Strategies for Success

Robert Hayes, the other libertarian gadfly at Alas, has an excellent comment on Ampersand's response to The Pursuit of Happyness:

You’re quite right that it was a 1 in a million jump for Gardner, because he went from being very-lower middle class (and that mostly through his wife’s income, IIRC) to very wealthy in one jump. That’s a damn hard jump to make.

But (and this is the part we talked about in class), it’s about the only jump that many black people get to see being others of their race make when they’re growing up. Oprah makes it to billionaire status, Michael Jordan goes from wherever he started to superstar, etc. Those transitions are spectacular (and praiseworthy, when like Gardner’s, Jordan’s, Oprah’s they come from skill and brains and effort rather than luck), but they aren’t the transitions that create real social mobility. Mobility in the mass comes from people moving from lower-middle to upper-middle, or poor to lower-middle, or desperately dirt-poor to stable working poor, and so on.

There's more, and it's worth reading. But come back, because I like to think that what I have to say is worth reading, too.

This brings to mind a theme first brought to my attention by a post Patri made here back in 2005. As in poker, some strategies for success in life are riskier than others, and selection bias tends to make the high-risk strategies appear to work better than they actually do.

As inspiring as Howard Gardner's, Oprah Winfrey's, and Michael Jordan's stories are, I don't think that they're necessarily good role models. The high-risk strategies for success they adopted paid off for them, but the kind of success they've achieved requires extraordinary talent and more than a bit of luck. For every person who succeeds with these strategies, there are dozens, probably hundreds, who fail, often miserably. But we don't see these people. We just see the tiny minority who succeed, and that hides the shortcomings of these strategies.
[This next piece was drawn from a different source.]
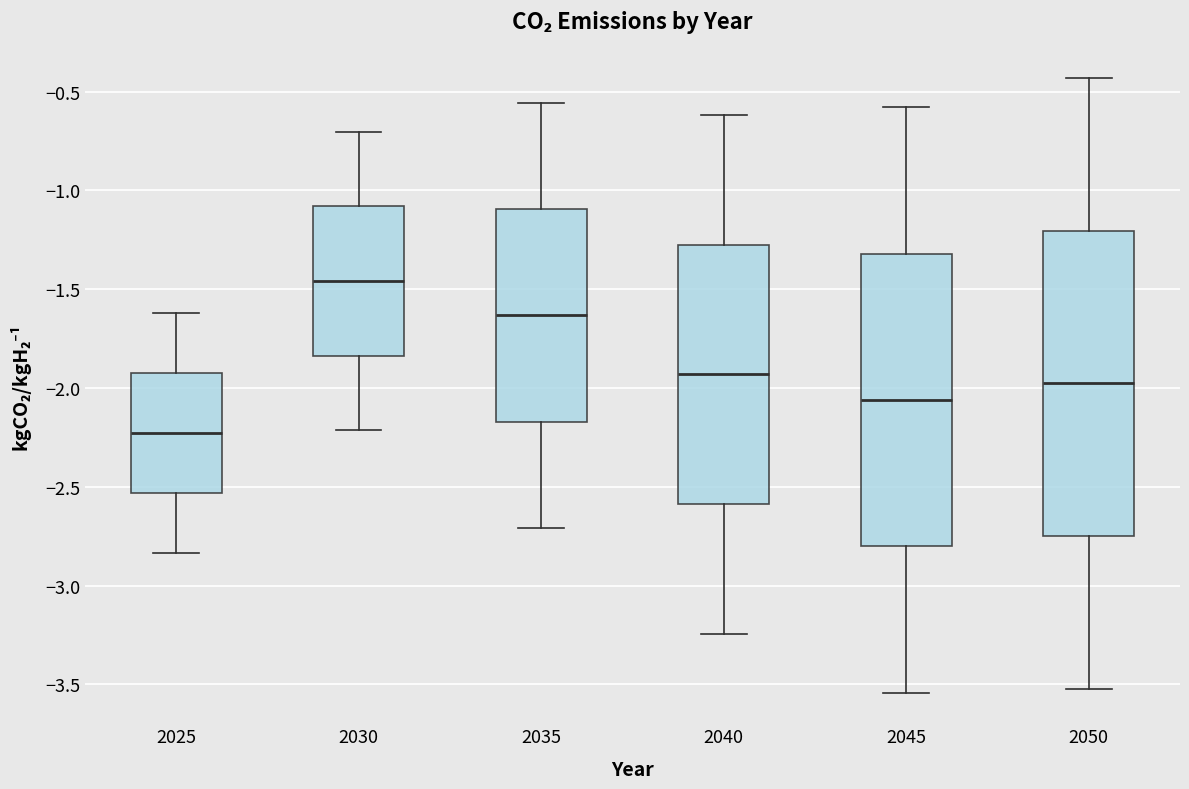

Comparing the boxes themselves (not the whiskers), which one is the tallest?

2050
Most people, particularly those who have very little in the way of a family safety net to rely on, would be much better served by a more conservative strategy. If you're fortunate enough to be born in the US today, it's not hard to make it into the middle class. If you can make it to the age of 25 without having children, getting arrested, or developing drug or alcohol problems, and having graduated from high school and community college or trade school, you're set. It doesn't matter who your parents are or how much money they have. It doesn't matter what color your skin is. If you can do these things, and then show up on time to work every day thereafter, you'll do all right. If you live below your means and save up some money, you might even become moderately wealthy someday.
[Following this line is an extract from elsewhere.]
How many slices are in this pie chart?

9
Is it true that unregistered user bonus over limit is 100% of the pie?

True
This strategy probably won't make you spectacularly rich, but there's no surefire way to get spectacularly rich. I'm glad that there are people who take big risks and succeed, but it's not a strategy I'd recommend to a young person of average ability, and it's arguably not an optimal strategy even for the gifted. The disproportionate emphasis on superstars keeps kids in the ghetto from seeing the role models they really need to see---the ones who achieve moderate success through a conservative, low-risk strategy.